Na parte inicial do filme, o diretor consegue, através de um hábil manejo da câmera, apresentar o mundo a partir do ponto de vista da personagem. A câmera subjetiva converte-se no olhar de Jean-Dominique: pisca como ele para se comunicar, ver pessoas e espaços da maneira desfocada, lagrimeja com ele. É graças a esse recurso estilístico, não inteiramente novo na história do cinema, que o diretor leva o cinéfilo a vivenciar um pouco da sensação de aprisionamento de seu personagem.
Em um segundo momento do filme, o diretor apresenta-nos o método penoso, desenvolvido pela fonoaudióloga, que permite a Dominique comunicar-se com o mundo exterior: o personagem, diante de uma série de letras ditadas, pisca para escolhê-las e, com elas, formar palavras, frases, páginas inteiras de um relato que se tornou, enfim, no comovente livro de memórias que inspirou a narrativa fílmica. A partir da daí, o monólogo interior, bem marcante no início do filme, começa a dar espaço ao movimento de ida e volta que nos apresenta os eventos da vida passada do personagem e à vertiginosa dinâmica de sua imaginação.
Através do lindo trabalho do diretor Julian Schnabel, nos é dada a conhecer a incrível história de um homem que, através de piscadelas repetivas e de um trabalho penoso de elaboração, cnseguiu realizar um projeto ao qual ele desejava dedicar-se antes do acidente: escreve um livro, realizar uma obra, deixar para o mundo o seu legado. Não é, porém, a primeira vez que o diretor nos apresenta a experiência de aprisionamento como trampolim para o processo criativo: anteriormente, Schanbel já tinha dirigido Basquiat, a biografia do pintor morto por overdose, e "Antes de Anoitecer", a história do poeta Reynaldo Arenas, que sofreu com a AIDS e com uma política repressiva de Cuba.

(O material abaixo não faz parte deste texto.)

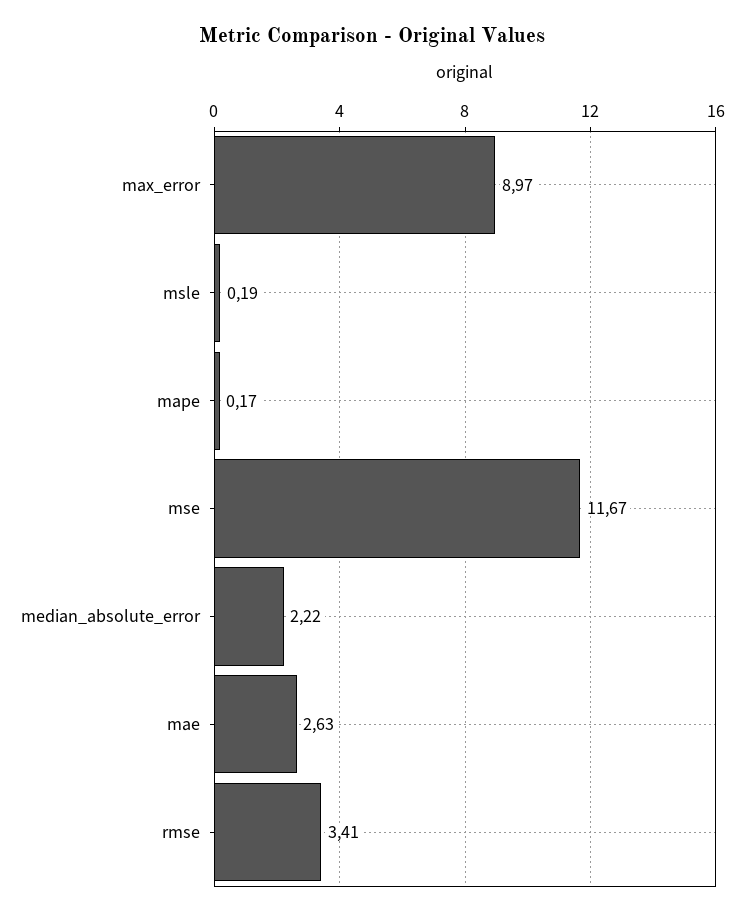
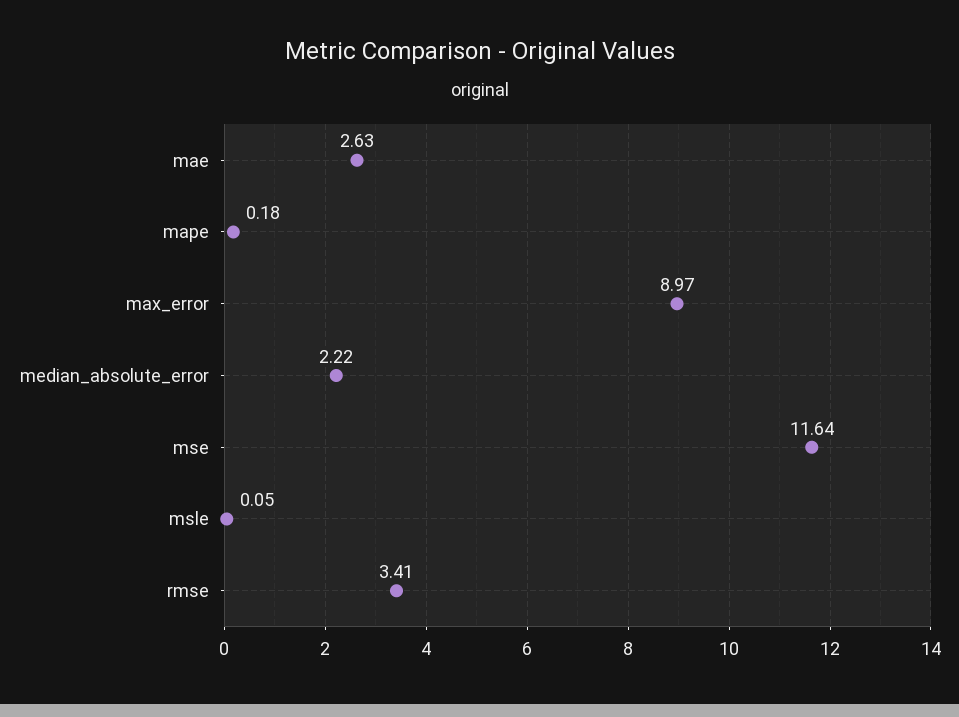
msle: 0.19 -> 0.05
mape: 0.17 -> 0.18
mse: 11.67 -> 11.64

O escafandro, nesse filme, mudou apenas de ambiência: antes, o aprisionamento e a libertação pela arte foram dados pelas drogas, pela sociedade repressora e pela doença mortal. O escafandro agora é o próprio corpo, imóvel e atrofiado, do protagonista, que encontrou, na arte da escrita, a possibilidae de libertação, inimaginável para o outro Dominique, célebre, um tanto vaidoso, para quem não existiam a derrota ou o fracasso.
O filme é, por fim, de uma imagética bela e de uma proposta poderosa: revelar como converter as contigências culturais, as restrições físicas e emocionais em força propulsora para a criação.